How to show that the isotropic tensor of order $n$ is a multiple of the Kronecker delta?

Question

I have already found this question here but with the property of invariant under rotation. However, I don't have this property and I want to prove that $T_{ij} = \alpha \delta _{ij}$ where $T_{ij}$ are the components of a Cartesian tensor of order $2$ and the tensor is isotropic meaning that $T_{ij} = q_{ik}q_{jl}T_{kl}$ for all $(q_{ij}) \in \mbox{SO}(3)$ where $\mbox{SO}(3)$ is the special orthogonal group of $3 \times 3$ matrices.

Answer 1

Inspired by the answer to this related question where we do not have only ${\rm SO}(3)$, but ${\rm O}(3)$-invariance:

• First we will show, that $T$ has to be diagonal, for this consider the transform, for $1 \le j \le 3$: $$ (q^j)_{kl} = \begin{cases} 1 & k=j, l=j\\ -1 & k\ne j, l \ne j, k = l\\ 0 & \text{otherwise} \end{cases} $$ for example $q^1$ is given by $$ q^1 = \begin{pmatrix} 1 & 0 & 0\\ 0 & -1 & 0 \\ 0 & 0 & -1 \end{pmatrix} $$ Then $q^j$ is orthogonal and has determinant $1$, hence $q^j \in {\rm SO}(3)$. Now we have to compute $(q^j)^tTq^j$, but as $q^j$ is symmetric, $(q^j)^t = q^j$. We will do it for $j=1$, the other cases are analogous \begin{align*} q^1Tq^1 &= \begin{pmatrix} 1 & 0 & 0\\ 0 & -1 & 0 \\ 0 & 0 & -1 \end{pmatrix}T \begin{pmatrix} 1 & 0 & 0\\ 0 & -1 & 0 \\ 0 & 0 & -1 \end{pmatrix}\\ &= \begin{pmatrix} 1 & 0 & 0\\ 0 & -1 & 0 \\ 0 & 0 & -1 \end{pmatrix}\begin{pmatrix} T_{11} & -T_{12} & -T_{13}\\ T_{21} & -T_{22} & -T_{23}\\ T_{31} & -T_{32} & -T_{33} \end{pmatrix}\\ &= \begin{pmatrix} T_{11} & -T_{12} & -T_{13}\\ -T_{21} & T_{22} & T_{23} \\ -T_{31} & T_{32} & T_{33} \end{pmatrix} \end{align*} As this equals $T$, we can read off: $$ T_{12} = -T_{12}, T_{21} = -T_{21}, T_{13} = -T_{13}, T_{31} = -T_{31} $$ hence $T_{12} = T_{21} = T_{13} = T_{31} = 0$. By looking at $q^2$, $q^3$, we see that the other off-diagonal elements of $T$ have to be 0 too.

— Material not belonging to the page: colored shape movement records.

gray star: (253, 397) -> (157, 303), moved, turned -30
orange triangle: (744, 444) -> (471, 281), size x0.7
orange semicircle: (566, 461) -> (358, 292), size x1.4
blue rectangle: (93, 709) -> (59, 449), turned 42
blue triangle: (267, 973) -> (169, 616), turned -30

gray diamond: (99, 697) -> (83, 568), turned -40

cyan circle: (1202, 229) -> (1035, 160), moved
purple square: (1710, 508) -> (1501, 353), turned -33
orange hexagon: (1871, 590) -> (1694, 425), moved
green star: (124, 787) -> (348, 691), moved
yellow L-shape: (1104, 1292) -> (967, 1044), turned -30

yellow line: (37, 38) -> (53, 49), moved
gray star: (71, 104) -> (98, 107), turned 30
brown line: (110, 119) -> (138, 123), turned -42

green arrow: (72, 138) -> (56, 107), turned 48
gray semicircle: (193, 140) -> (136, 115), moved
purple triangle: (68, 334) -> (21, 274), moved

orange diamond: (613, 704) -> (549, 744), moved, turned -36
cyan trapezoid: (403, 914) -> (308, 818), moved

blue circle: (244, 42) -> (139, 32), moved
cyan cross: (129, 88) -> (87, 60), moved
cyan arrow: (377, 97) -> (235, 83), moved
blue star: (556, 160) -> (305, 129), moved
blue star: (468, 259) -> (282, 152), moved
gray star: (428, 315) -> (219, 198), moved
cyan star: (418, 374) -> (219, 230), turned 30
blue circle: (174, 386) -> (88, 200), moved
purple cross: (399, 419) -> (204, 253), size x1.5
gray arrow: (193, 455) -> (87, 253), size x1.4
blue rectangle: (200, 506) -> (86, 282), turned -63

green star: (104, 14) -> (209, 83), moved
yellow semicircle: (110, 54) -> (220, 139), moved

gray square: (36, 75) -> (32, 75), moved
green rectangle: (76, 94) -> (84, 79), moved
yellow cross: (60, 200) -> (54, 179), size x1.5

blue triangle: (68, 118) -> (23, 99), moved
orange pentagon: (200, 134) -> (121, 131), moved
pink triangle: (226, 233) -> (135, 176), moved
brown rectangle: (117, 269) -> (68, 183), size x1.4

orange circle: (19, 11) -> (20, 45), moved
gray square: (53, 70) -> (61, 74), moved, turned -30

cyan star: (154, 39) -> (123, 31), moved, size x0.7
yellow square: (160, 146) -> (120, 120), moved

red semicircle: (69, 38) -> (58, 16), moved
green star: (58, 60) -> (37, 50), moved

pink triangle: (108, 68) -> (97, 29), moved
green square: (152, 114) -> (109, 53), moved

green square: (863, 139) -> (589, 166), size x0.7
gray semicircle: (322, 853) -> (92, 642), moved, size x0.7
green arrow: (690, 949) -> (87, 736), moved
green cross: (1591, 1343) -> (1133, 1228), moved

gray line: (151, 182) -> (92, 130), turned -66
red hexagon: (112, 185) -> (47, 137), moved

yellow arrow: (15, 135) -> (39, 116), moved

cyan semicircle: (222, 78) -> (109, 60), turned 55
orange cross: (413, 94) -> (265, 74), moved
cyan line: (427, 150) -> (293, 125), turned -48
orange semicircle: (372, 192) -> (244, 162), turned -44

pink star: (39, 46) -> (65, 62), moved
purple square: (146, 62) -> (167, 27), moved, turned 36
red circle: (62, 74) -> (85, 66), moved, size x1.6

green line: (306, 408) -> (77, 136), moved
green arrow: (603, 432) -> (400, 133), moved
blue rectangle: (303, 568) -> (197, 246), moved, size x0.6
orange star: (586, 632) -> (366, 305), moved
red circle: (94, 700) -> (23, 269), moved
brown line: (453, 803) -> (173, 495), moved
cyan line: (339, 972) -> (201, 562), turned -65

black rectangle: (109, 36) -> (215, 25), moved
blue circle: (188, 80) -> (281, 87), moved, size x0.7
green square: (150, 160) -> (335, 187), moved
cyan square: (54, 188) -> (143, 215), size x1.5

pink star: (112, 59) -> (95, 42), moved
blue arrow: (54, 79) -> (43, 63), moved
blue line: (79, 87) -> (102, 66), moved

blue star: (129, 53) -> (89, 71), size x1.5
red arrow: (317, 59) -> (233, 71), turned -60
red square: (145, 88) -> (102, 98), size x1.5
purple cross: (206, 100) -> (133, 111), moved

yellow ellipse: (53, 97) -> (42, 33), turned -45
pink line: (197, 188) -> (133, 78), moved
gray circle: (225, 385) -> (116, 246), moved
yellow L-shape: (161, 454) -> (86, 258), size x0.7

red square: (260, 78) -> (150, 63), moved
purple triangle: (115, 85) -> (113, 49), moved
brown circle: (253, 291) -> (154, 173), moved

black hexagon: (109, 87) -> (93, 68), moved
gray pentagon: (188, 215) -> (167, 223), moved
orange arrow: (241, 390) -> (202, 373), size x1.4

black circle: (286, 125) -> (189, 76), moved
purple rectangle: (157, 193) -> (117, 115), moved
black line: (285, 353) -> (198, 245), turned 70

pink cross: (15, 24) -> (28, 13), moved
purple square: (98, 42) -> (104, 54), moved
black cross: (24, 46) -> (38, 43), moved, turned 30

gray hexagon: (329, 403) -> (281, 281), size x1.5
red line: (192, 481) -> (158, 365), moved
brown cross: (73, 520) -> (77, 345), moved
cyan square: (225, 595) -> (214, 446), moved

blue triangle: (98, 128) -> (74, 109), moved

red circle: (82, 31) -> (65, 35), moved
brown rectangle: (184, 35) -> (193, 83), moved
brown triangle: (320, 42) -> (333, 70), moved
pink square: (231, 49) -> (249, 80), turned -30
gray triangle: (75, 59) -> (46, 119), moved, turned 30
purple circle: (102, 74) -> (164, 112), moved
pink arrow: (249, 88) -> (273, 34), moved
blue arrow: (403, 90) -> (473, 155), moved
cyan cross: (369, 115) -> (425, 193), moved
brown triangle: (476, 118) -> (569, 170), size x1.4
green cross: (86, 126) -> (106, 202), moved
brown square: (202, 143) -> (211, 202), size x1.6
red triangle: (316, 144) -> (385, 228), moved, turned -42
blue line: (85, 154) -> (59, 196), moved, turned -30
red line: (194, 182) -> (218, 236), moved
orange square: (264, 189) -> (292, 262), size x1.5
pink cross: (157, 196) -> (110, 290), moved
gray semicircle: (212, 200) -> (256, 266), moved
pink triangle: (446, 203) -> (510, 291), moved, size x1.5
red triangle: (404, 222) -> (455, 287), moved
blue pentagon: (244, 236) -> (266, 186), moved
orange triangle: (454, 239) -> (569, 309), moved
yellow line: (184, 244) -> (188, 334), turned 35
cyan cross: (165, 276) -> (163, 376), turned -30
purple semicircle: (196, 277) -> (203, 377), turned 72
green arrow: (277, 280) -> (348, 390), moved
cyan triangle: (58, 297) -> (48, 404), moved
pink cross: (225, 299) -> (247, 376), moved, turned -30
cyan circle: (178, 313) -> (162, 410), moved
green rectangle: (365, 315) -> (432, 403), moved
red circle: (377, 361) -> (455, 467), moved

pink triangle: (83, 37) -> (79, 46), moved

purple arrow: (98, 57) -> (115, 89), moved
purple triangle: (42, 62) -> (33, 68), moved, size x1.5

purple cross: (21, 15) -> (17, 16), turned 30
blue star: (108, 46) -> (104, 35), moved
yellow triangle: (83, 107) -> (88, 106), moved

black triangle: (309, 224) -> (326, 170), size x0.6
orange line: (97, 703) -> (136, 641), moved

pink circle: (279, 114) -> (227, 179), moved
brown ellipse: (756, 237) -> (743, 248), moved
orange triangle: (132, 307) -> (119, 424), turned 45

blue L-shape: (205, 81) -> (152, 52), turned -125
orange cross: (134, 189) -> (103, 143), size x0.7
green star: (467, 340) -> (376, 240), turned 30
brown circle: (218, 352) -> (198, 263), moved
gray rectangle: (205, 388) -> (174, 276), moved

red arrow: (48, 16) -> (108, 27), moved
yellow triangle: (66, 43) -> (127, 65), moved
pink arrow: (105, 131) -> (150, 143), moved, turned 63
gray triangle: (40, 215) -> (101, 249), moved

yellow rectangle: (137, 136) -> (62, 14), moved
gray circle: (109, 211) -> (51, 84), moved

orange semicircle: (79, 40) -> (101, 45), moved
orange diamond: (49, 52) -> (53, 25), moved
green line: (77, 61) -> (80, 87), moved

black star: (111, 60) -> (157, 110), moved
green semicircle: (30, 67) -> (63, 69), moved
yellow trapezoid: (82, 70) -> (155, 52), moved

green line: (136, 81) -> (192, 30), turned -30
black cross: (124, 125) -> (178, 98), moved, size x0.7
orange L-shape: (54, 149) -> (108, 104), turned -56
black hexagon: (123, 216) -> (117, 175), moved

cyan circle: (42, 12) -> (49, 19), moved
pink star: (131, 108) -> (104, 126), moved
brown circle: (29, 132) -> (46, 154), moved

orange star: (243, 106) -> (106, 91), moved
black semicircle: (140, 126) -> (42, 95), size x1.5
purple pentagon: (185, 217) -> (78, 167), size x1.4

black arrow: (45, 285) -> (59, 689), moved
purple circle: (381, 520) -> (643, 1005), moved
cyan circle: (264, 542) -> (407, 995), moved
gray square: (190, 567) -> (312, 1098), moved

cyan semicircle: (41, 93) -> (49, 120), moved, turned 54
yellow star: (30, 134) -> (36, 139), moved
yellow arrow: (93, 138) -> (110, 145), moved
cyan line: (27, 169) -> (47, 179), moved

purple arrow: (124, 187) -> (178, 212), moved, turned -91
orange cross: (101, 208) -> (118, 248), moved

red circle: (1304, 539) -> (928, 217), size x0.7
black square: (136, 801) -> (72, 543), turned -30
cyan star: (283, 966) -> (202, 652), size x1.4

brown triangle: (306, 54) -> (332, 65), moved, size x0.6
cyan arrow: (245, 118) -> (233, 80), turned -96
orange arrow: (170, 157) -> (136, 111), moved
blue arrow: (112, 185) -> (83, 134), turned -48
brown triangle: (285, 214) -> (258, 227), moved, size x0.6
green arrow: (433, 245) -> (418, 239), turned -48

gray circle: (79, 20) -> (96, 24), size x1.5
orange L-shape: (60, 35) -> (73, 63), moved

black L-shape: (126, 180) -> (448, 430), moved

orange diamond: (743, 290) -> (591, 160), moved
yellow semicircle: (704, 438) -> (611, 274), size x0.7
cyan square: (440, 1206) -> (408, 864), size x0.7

So $T$ is diagonal.

• Knowing that $T$ is diagonal, we will show, that all diagonal entries are equal, for that consider another $q^j$, namely $$ (q^j)_{kl} = \begin{cases} 1 & k=j, l=j\\ 1 & k\ne j, l \ne j, k \ne l\\ 0 & \text{otherwise} \end{cases} $$ for example $q^1$ is given by $$ q^1 = \begin{pmatrix} 1 & 0 & 0\\ 0 & 0 & 1 \\ 0 & 1 & 0 \end{pmatrix} $$ Again, $q^j \in {\rm SO}(3)$ is symmetric, hence we have $q^jTq^j = T$, computing gives (we will use that $T$ is diagonal!): \begin{align*} q^1Tq^1 &= \begin{pmatrix} 1 & 0 & 0\\ 0 & 0 & 1 \\ 0 & 1 & 0 \end{pmatrix}T\begin{pmatrix} 1 & 0 & 0\\ 0 & 0 & 1 \\ 0 & 1 & 0 \end{pmatrix}\\ &= \begin{pmatrix} 1 & 0 & 0\\ 0 & 0 & 1 \\ 0 & 1 & 0 \end{pmatrix}\begin{pmatrix} T_{11} & 0 & 0\\ 0 & 0 & T_{22} \\ 0 & T_{33} & 0 \end{pmatrix}\\ &= \begin{pmatrix} T_{11} & 0 & 0\\ 0 & T_{33} & 0 \\ 0 & 0 & T_{22} \end{pmatrix} \end{align*} Hence, as this is $T$, $T_{22} = T_{33}$. Using $q^2$, $q^3$, gives $T_{11} = T_{22} = T_{33}$, or $T_{ij} = \alpha \delta_{ij}$.